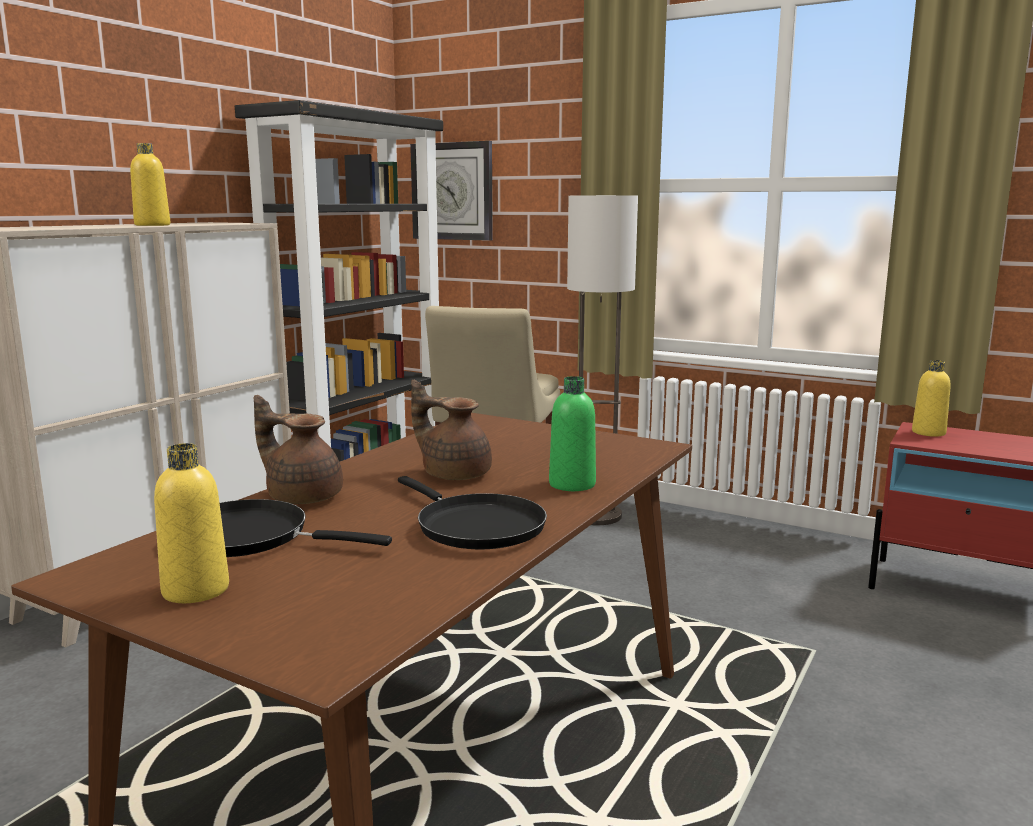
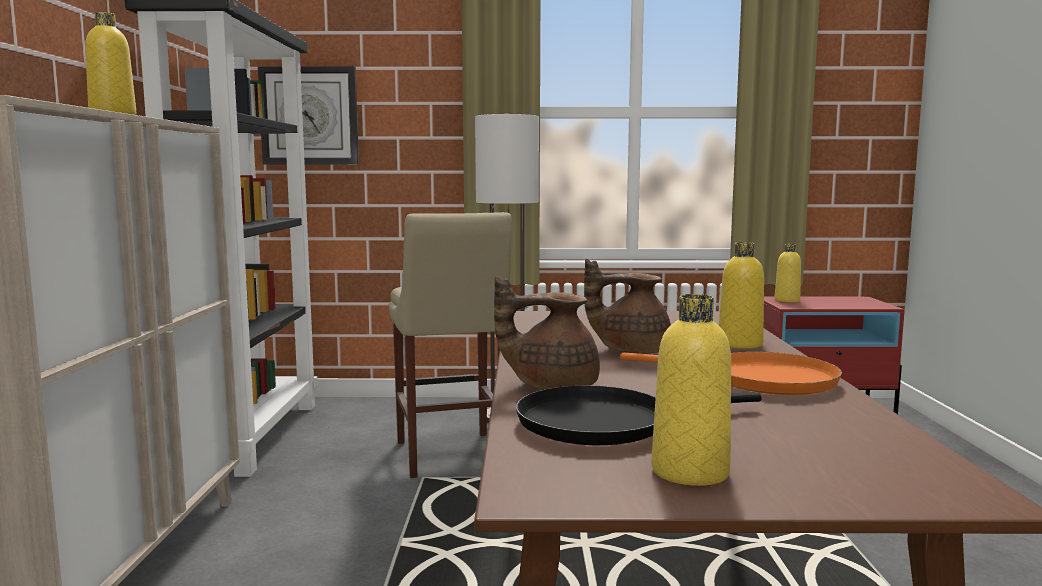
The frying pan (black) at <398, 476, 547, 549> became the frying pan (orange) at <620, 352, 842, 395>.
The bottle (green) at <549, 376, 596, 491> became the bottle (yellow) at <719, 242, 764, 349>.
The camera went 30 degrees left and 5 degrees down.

++++++

## Your goal
Restate all of the data word for word and include no pictures.

## Task result
The frying pan (black) at <398, 476, 547, 549> became the frying pan (orange) at <620, 352, 842, 395>.
The bottle (green) at <549, 376, 596, 491> became the bottle (yellow) at <719, 242, 764, 349>.
The camera went 30 degrees left and 5 degrees down.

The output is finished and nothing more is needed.